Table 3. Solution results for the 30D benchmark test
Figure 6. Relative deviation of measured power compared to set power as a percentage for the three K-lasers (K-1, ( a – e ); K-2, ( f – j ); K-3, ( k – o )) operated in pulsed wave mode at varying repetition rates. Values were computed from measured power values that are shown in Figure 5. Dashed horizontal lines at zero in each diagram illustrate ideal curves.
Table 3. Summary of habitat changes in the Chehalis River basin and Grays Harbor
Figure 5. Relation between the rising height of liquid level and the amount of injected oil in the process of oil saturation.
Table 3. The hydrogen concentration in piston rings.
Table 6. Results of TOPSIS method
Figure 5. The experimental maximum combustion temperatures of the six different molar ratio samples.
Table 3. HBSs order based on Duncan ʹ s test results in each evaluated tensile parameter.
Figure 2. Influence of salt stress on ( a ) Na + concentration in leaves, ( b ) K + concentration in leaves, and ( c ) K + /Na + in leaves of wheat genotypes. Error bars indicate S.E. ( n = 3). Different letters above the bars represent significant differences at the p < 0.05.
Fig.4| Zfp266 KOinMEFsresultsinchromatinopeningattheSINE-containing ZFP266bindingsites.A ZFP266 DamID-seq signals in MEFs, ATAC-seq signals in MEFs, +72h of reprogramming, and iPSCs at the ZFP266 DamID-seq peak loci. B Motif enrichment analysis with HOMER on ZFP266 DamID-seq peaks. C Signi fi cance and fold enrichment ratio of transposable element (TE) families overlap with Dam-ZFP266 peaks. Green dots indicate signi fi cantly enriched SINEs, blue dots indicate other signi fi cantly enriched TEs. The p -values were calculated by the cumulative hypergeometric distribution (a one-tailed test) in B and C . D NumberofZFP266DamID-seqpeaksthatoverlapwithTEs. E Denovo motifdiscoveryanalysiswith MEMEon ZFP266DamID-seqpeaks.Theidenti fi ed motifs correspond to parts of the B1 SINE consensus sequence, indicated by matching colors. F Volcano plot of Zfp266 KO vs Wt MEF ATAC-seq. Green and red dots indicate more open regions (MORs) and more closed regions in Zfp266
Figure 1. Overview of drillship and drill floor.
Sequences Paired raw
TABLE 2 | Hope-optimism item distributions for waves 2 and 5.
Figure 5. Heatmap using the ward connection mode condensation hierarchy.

Task: Reproduce every line of the material above that has the string "mode".

Written answer:
Figure 6. Relative deviation of measured power compared to set power as a percentage for the three K-lasers (K-1, ( a – e ); K-2, ( f – j ); K-3, ( k – o )) operated in pulsed wave mode at varying repetition rates. Values were computed from measured power values that are shown in Figure 5. Dashed horizontal lines at zero in each diagram illustrate ideal curves.
Figure 5. Heatmap using the ward connection mode condensation hierarchy.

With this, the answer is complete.